Oudijk Lindsey, de Krijger Ronald R, Rapa Ida, Beuschlein Felix, de Cubas Aguirre A, Dei Tos Angelo P, Dinjens Winand N M, Korpershoek Esther, Mancikova Veronika, Mannelli Massimo, Papotti Mauro, Vatrano Simona, Robledo Mercedes, Volante Marco
Department of Pathology (L.O., R.R.d.K., W.N.M.D., E.K.), Erasmus MC University Medical Center, 3015 CN Rotterdam, The Netherlands; Department of Pathology (R.R.d.K.), Reinier de Graaf Hospital, 2625 AD Delft, The Netherlands; Department of Oncology (I.R., M.P., S.V., M.V.), University of Turin at San Luigi Hospital, 10043 Orbassano, Turin, Italy; Endocrine Research Unit (F.B), Medizinische Klinik und Poliklinik IV, Klinikum der Universität München, D-81675 Munich, Germany; Hereditary Endocrine Cancer Group (A.A.d.C., V.M., M.R.), Spanish National Cancer Research Centre (CNIO), 28029 Madrid, Spain; Department of Pathology and Molecular Genetics (A.P.D.T.), General Hospital, 31100 Treviso, Italy; Department of Clinical Pathophysiology (M.M.), University of Florence, 50121 Florence Italy; and Centre for Biomedical Network Research on Rare Diseases (CIBERER) (M.R.), 28029 Madrid, Spain.
J Clin Endocrinol Metab. 2014 Jul;99(7):E1376-80. doi: 10.1210/jc.2013-3879. Epub 2014 Mar 31.

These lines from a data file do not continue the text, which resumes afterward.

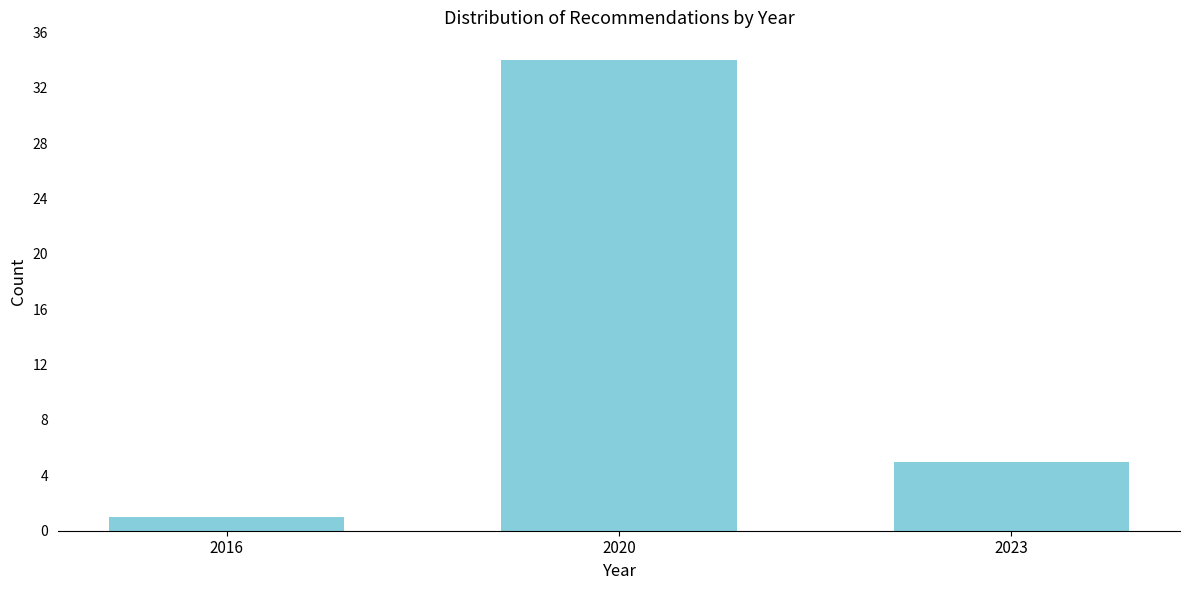

Reading right to left, list all the values displayed in this chart.

2023=5	2020=34	2016=1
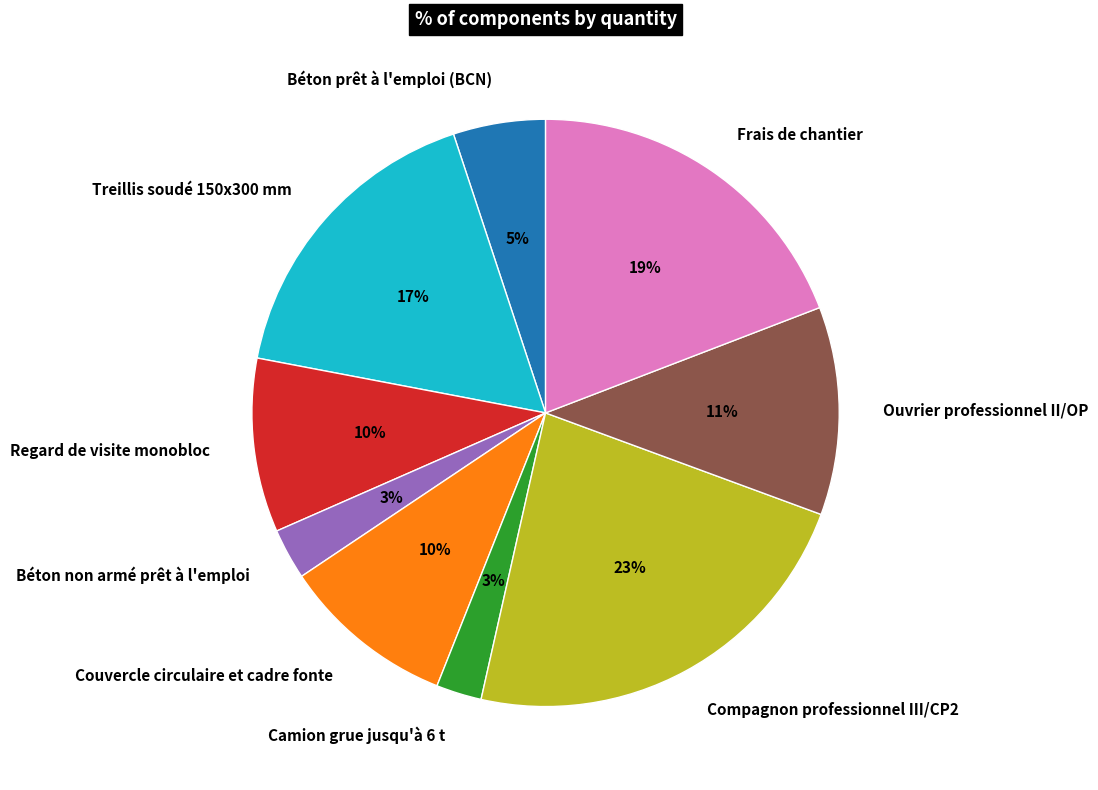

Count the number of slices in the pie.

9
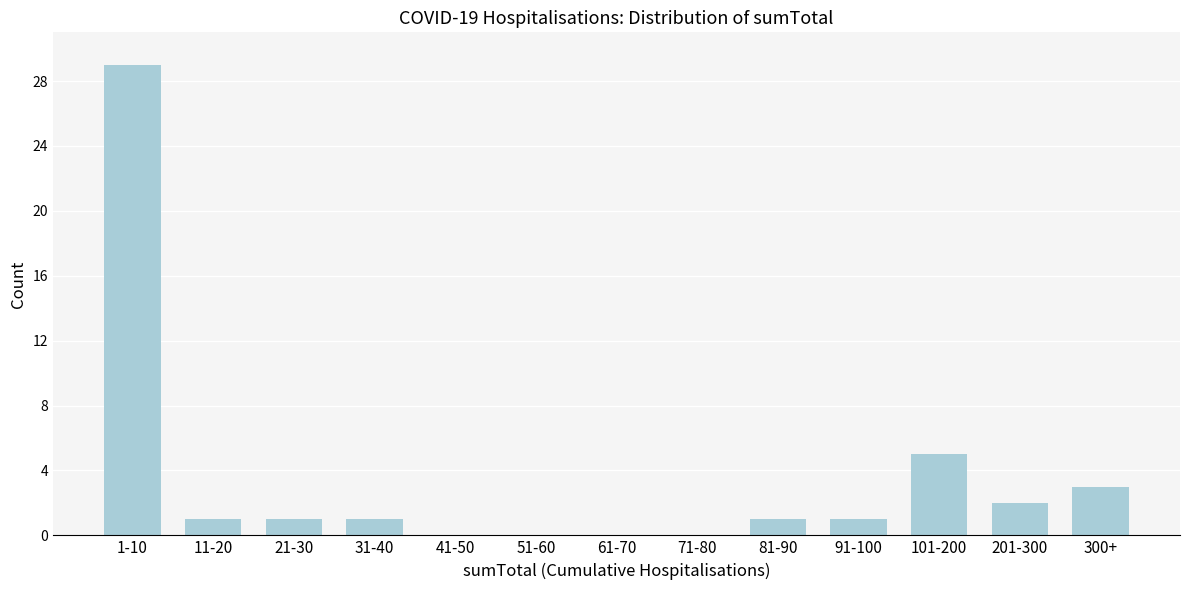

Reading left to right, what are all the values shown in this chart?

1-10=29	11-20=1	21-30=1	31-40=1	41-50=0	51-60=0	61-70=0	71-80=0	81-90=1	91-100=1	101-200=5	201-300=2	300+=3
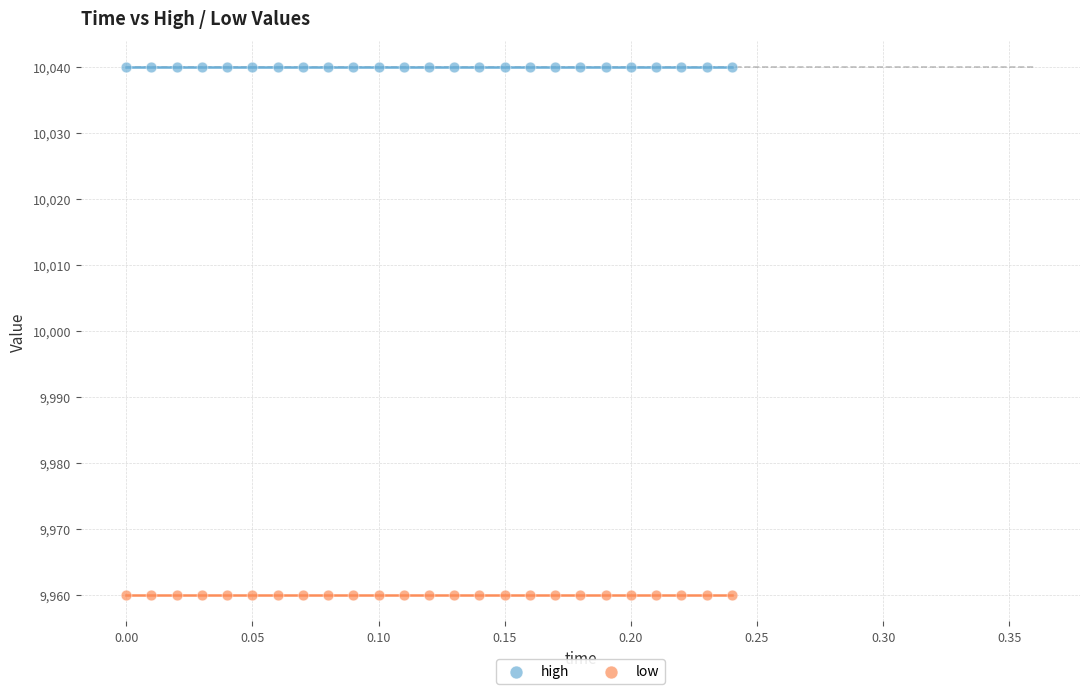

Which series contains the lowest Y value?

low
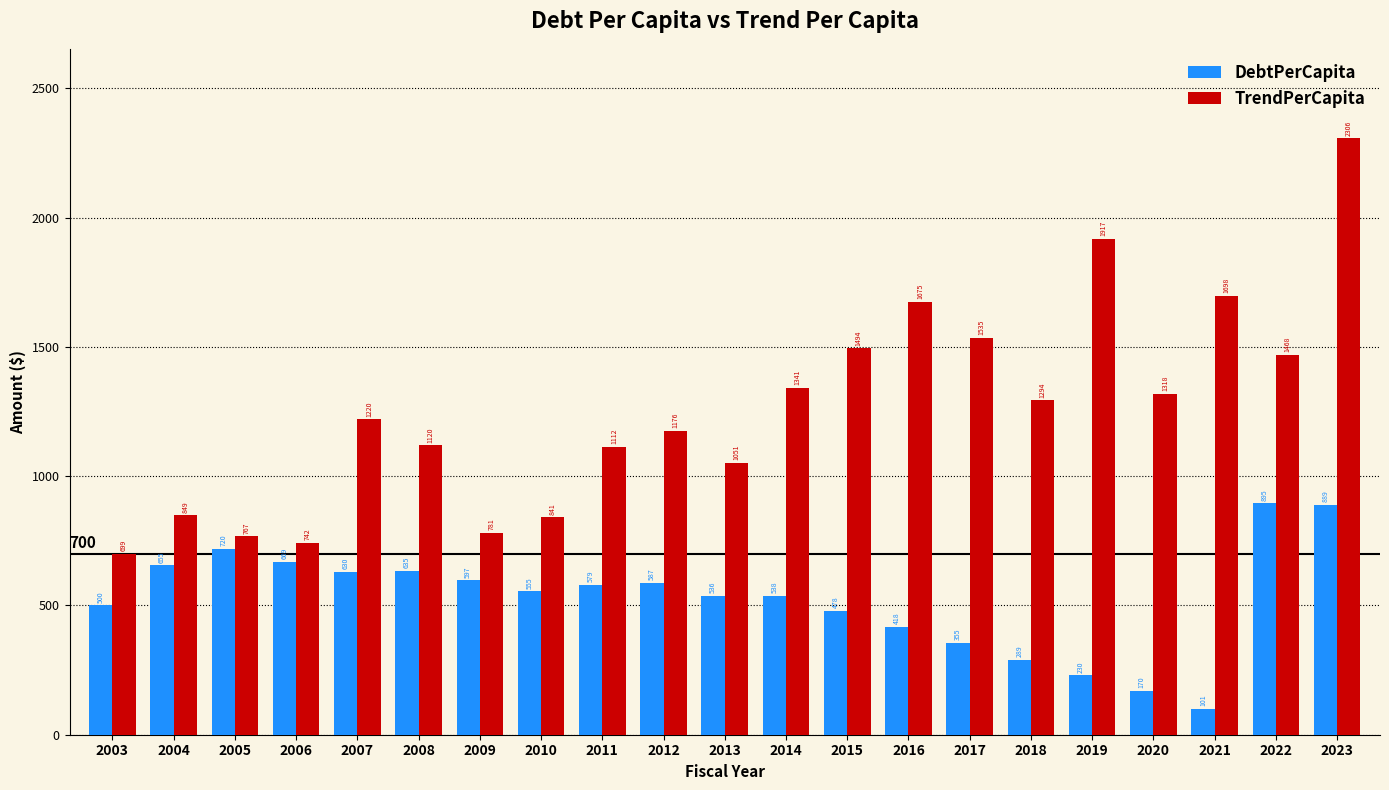

Rank the series by their maximum value, from lowest to highest.

DebtPerCapita, TrendPerCapita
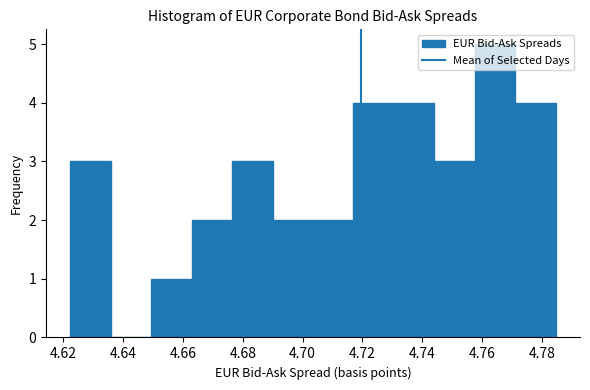

Over which range of the x-axis is the bar tallest?

4.758 to 4.772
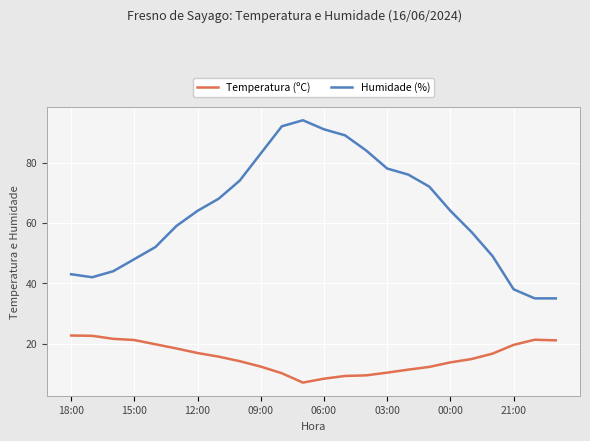

What is the smallest value displayed?

7.1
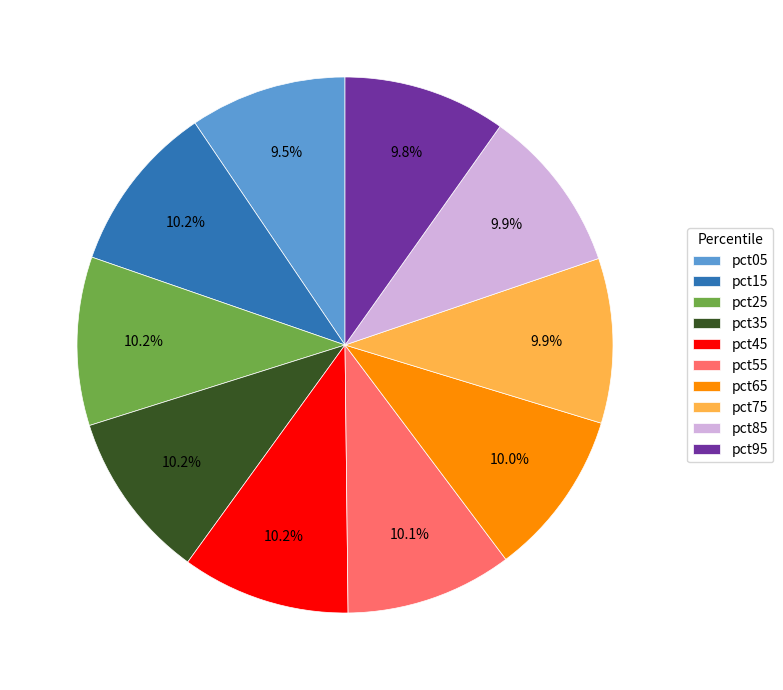

Approximately how many times larger is the value at pct85 compared to pct25?

1.0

Somatic or germline mutations in up to 15 disease-causative genes are detectable in up to 50% of patients with pheochromocytoma (PCC) and paraganglioma (PGL). Very recently, somatic H-RAS mutations were identified by exome sequencing in approximately 7% in sporadic PCCs and PGLs, in association with male sex and benign behavior.
To explore the prevalence of RAS mutations in a cohort of 271 PCC and PGL from a European registry and to compare the genotype with clinical and pathological characteristics of potential clinical interest.
Genetic screening for hotspot mutations in H-, N-, and K-RAS genes was performed by means of Sanger sequencing or pyrosequencing methods on tumor DNA in a series of patients with (n = 107) or without (n = 164) germline or somatic PCC/PGL-related gene mutations.
Overall, H-RAS mutations were detected in 5.2% of cases (14/271), which were confined to sporadic PCCs resulting in a prevalence of 10% (14/140) in this cohort. In contrast, no mutations were found in PCC with PCC/PGL-related gene mutations (0/76) or in PGL (0/55) harboring or not mutations in PCC/PGL susceptibility genes. In this large series, H-RAS mutations in PCCs lacked any significant correlation with pathological or basic clinical endpoints.
Somatic H-RAS mutations are restricted to a relevant proportion of sporadic PCC. These findings provide the basis to study potential H-RAS-dependent correlations with long-term outcome data.
高达50%的嗜铬细胞瘤(PCC)和副神经节瘤(PGL)患者中可检测到多达15个致病基因的体细胞或种系突变。最近,通过外显子组测序在大约7%的散发性PCC和PGL中发现了体细胞H-RAS突变,这些突变与男性性别和良性行为有关。
探讨欧洲登记处271例PCC和PGL队列中RAS突变的发生率,并将基因型与潜在临床相关的临床和病理特征进行比较。
采用桑格测序法或焦磷酸测序法,对一系列有(n = 107)或无(n = 164)种系或体细胞PCC/PGL相关基因突变的患者的肿瘤DNA进行H、N和K-RAS基因热点突变的基因筛查。
总体而言,5.2%的病例(14/271)检测到H-RAS突变,这些突变仅限于散发性PCC,在该队列中的患病率为10%(14/140)。相比之下,在具有PCC/PGL相关基因突变的PCC(0/76)或具有或不具有PCC/PGL易感基因突变的PGL(0/55)中未发现突变。在这个大型队列中,PCC中的H-RAS突变与病理或基本临床终点无显著相关性。
体细胞H-RAS突变仅限于一定比例的散发性PCC。这些发现为研究潜在的H-RAS依赖性与长期预后数据的相关性提供了基础。